Exercise instructions: Output the part of the text on evolutionary leadership from "The position of" to "more sexual liaisons.", word for word, with both ends included.

Dominance is difficult within species in which cooperation is important (such as humans). Weaker animals can form coalitions to attack stronger animals, something we see happening for example in chimpanzees. In human evolution, cooperation has led to a reversal of the balance of power. Someone is not a leader because he is able to dominate, but because his abilities benefit the group. Studies of hunter gatherers (people who live like our ancestors) also show that there is no formal power relations, and attempts to dominate the group are punished. The leader leads by consent of the group.
The position of leader has obvious evolutionary advantages. A good leader has great respect and prestige, and this may translate into greater privileges and more sexual liaisons.

===The problem of power===
Power is still a relevant factor for humans, making it possible to increase own interests at the expense of others (as we see in dominance hierarchy). People therefore prefer to follow leaders who show integrity and generosity. In hunter-gatherer societies there are a number of corrective mechanisms to keep leaders in check
- gossip (damaging the reputation and thus the prestige).
- criticism (correct behaviour)
- disobedience (making him ineffective as a leader)
- departure (separating the group)
- murder (turning off the leader and thus make way for another leader)

In evolutionary leadership theory such correction mechanisms are called "strategies to overcome the powerful" (STOPs).

==The mismatch hypothesis==
The mismatch hypothesis in ELT is a variation on the savanna principle that plays an important role in evolutionary psychology. The Savanna principle states that our brains have evolved to help humans survive in a specific environment, namely small nomadic groups on the savanna of Africa. This condition is called the environment of evolutionary adaptedness, or EEA. Because the modern conditions differ in critical respects from the EEA, some innate psychological mechanisms may not be functional any more. A good example is our preference for sweet, salty and fatty foods.

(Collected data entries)
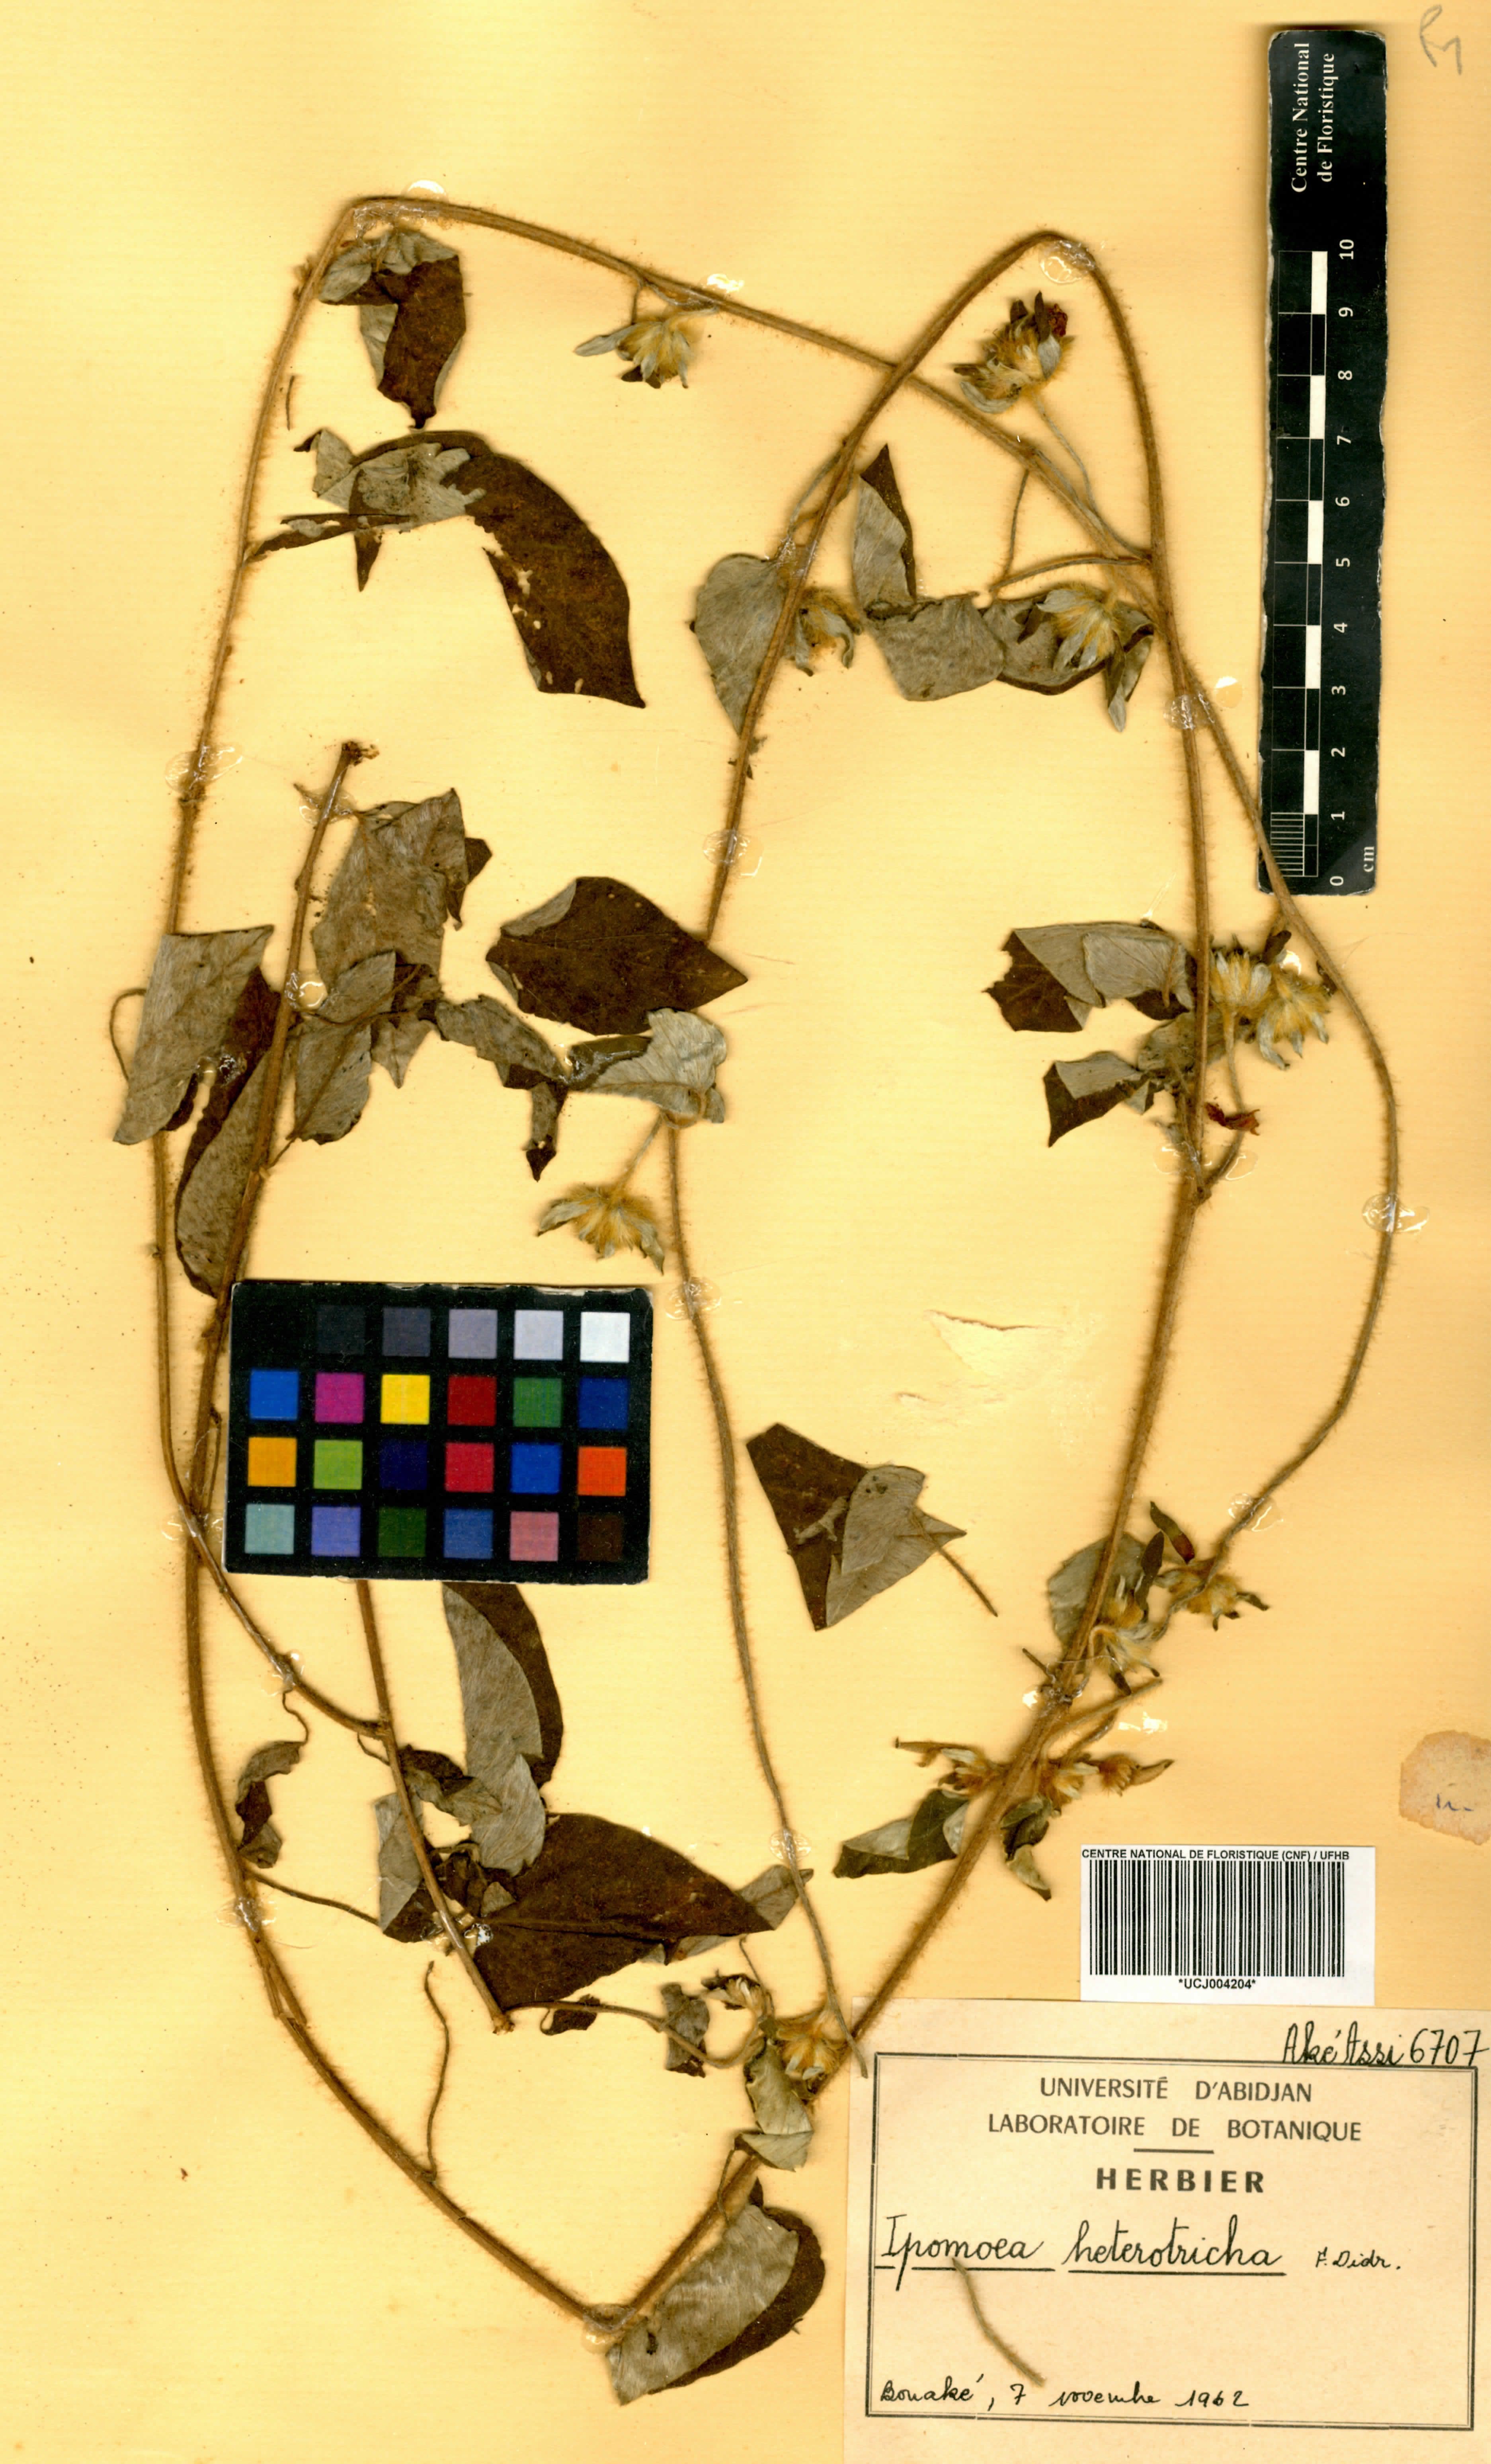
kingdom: Plantae
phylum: Tracheophyta
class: Magnoliopsida
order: Solanales
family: Convolvulaceae
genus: Ipomoea
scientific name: Ipomoea heterotricha
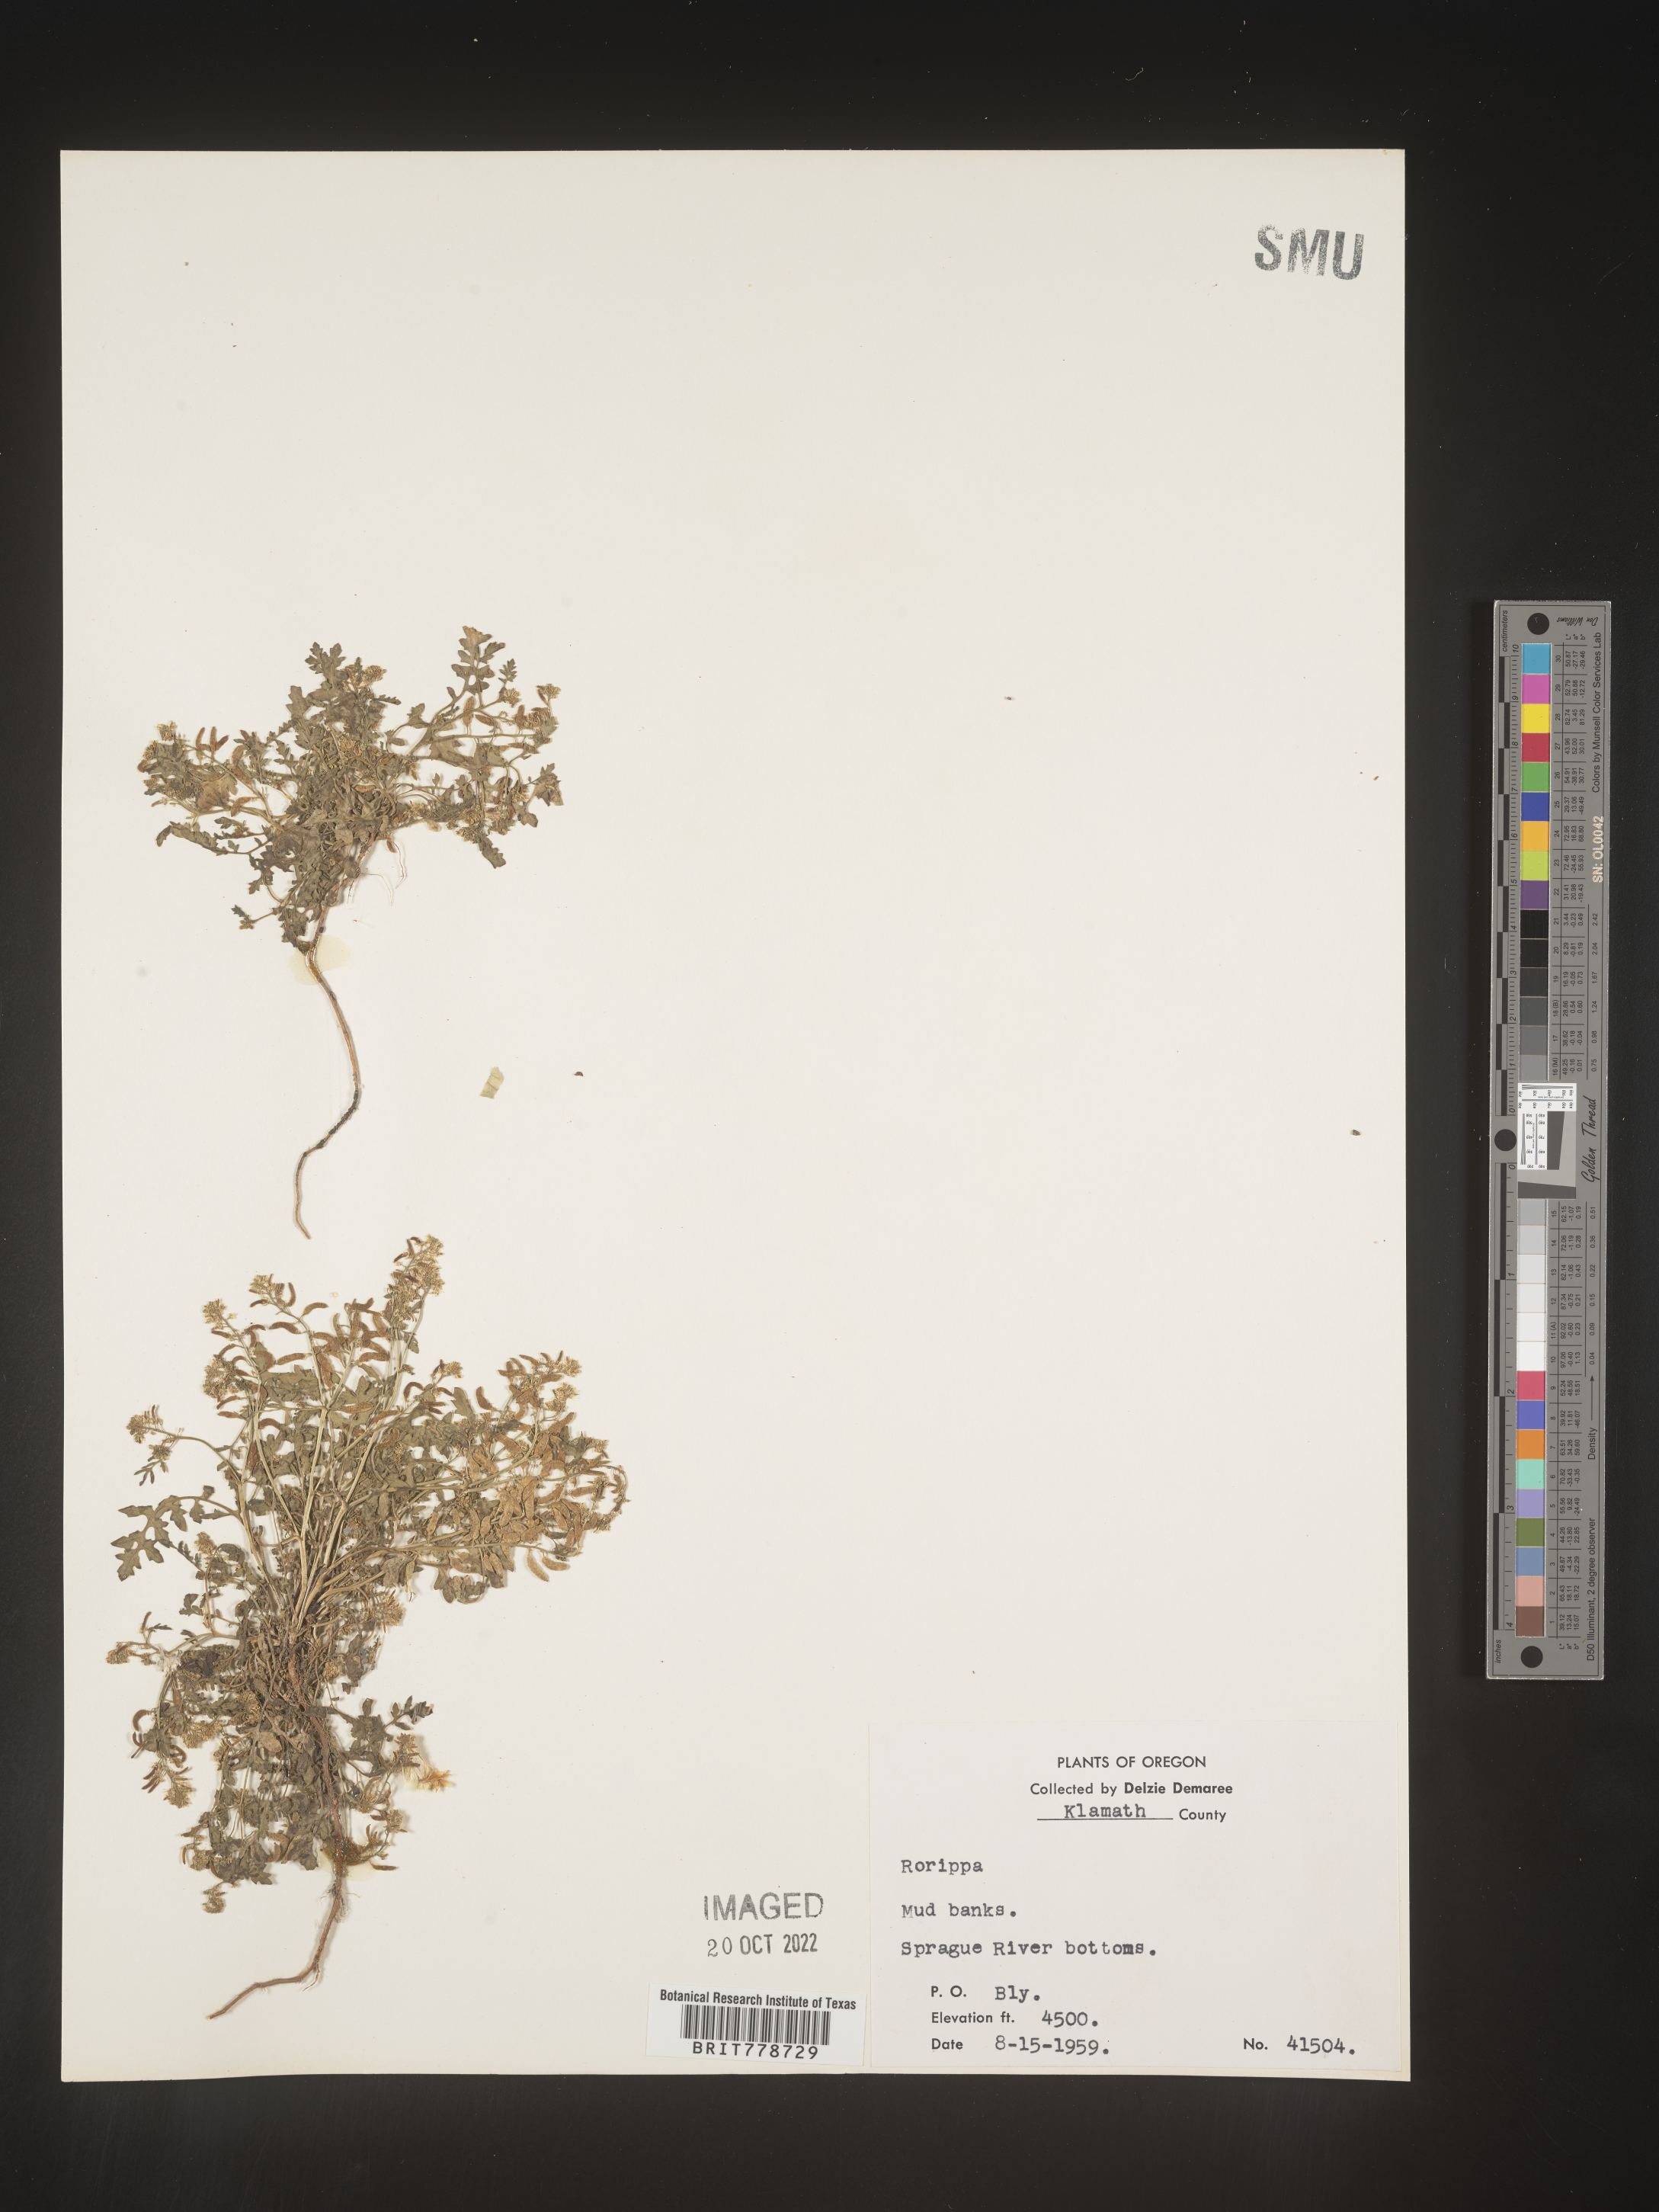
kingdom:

Task answer:
The position of leader has obvious evolutionary advantages. A good leader has great respect and prestige, and this may translate into greater privileges and more sexual liaisons.